Lawrence Berkeley National Laboratory
Extracting baseline electricity usage using gradient tree boosting
- Author(s): Kim, T
- Lee, D
- Choi, J
- Spurlock, A
- Sim, A
- Todd, A
- Wu, K
- et al.
Published Web Locationhttps://sdm.lbl.gov/oapapers/DataCom2015_kim_report.pdf
© 2015 IEEE. To understand how specific interventions affect a process observed over time, we need to control for the other factors that influence outcomes. Such a model that captures all factors other than the one of interest is generally known as a baseline. In our study of how different pricing schemes affect residential electricity consumption, the baseline would need to capture the impact of outdoor temperature along with many other factors. In this work, we examine a number of different data mining techniques and demonstrate Gradient Tree Boosting (GTB) to be an effective method to build the baseline.
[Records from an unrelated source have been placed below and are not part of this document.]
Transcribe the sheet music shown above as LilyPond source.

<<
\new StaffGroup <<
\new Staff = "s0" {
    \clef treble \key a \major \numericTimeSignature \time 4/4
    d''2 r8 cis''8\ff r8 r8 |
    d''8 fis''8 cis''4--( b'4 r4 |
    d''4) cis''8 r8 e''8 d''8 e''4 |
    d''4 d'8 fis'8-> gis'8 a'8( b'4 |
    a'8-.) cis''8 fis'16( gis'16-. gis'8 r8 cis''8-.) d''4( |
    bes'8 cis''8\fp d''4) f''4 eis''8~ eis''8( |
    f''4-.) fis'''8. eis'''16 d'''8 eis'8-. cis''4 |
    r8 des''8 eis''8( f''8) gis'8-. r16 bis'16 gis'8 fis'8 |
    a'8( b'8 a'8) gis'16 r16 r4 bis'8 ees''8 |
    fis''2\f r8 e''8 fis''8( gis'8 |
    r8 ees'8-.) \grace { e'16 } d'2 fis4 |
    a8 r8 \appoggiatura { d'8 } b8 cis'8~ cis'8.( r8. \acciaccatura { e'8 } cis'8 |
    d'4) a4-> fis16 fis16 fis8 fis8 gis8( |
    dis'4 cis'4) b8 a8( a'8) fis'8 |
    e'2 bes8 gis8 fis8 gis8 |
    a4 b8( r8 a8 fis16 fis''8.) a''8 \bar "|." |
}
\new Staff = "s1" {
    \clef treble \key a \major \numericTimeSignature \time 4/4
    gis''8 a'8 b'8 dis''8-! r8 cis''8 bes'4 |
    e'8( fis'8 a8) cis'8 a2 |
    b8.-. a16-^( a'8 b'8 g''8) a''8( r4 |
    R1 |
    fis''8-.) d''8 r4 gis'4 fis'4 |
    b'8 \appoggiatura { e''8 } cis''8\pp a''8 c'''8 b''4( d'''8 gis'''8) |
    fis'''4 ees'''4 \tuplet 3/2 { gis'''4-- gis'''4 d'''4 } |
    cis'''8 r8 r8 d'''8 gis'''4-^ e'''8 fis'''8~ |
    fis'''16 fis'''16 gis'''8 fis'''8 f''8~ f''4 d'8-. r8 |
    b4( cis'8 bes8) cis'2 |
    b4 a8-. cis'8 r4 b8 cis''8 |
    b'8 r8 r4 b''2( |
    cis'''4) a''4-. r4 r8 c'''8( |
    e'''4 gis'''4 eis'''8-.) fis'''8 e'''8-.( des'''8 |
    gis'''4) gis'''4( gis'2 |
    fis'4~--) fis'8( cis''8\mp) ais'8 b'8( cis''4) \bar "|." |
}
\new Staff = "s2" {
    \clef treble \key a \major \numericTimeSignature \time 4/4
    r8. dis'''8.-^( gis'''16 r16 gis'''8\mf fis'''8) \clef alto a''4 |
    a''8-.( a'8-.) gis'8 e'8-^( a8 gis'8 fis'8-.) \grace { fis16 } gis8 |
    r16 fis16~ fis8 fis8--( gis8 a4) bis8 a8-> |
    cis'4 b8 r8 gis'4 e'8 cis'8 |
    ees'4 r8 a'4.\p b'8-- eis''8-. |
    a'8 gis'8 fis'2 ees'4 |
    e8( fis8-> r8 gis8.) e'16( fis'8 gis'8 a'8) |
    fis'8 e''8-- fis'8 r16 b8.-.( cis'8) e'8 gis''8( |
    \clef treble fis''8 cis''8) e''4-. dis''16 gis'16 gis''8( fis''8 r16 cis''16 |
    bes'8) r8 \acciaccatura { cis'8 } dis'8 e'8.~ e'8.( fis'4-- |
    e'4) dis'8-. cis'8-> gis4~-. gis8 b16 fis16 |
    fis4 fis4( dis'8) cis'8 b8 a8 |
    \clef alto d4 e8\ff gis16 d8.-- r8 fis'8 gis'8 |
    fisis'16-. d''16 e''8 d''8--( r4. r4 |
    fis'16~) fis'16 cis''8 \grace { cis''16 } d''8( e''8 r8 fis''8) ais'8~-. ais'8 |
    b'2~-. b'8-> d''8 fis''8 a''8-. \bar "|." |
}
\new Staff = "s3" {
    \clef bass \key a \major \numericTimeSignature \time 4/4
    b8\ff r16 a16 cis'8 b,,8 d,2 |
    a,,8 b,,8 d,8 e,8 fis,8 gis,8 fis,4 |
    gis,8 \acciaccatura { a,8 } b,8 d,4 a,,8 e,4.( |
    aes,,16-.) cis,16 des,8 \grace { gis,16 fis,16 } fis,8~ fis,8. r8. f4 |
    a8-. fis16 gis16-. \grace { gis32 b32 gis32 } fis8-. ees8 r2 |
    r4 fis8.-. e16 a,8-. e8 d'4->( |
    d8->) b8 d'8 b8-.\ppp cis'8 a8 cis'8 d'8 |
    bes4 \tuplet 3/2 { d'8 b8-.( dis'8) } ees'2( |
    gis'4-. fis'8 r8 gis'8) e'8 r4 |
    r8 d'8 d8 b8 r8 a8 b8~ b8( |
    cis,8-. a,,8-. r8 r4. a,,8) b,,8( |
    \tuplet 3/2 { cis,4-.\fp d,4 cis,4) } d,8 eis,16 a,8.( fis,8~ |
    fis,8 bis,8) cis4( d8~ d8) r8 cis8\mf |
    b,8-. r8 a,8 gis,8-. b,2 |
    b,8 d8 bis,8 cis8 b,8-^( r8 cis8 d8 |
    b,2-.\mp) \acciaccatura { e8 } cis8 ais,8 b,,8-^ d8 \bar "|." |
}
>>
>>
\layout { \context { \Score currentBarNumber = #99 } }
We train GTB on data prior to the introduction of new pricing schemes, and apply the known temperature following the introduction of new pricing schemes to predict electricity usage with the expected temperature correction. Our experiments and analyses show that the baseline models generated by GTB capture the core characteristics over the two years with the new pricing schemes. In contrast to the majority of regression based techniques which fail to capture the lag between the peak of daily temperature and the peak of electricity usage, the GTB generated baselines are able to correctly capture the delay between the temperature peak and the electricity peak. Furthermore, subtracting this temperature-adjusted baseline from the observed electricity usage, we find that the resulting values are more amenable to interpretation, which demonstrates that the temperature-adjusted baseline is indeed effective.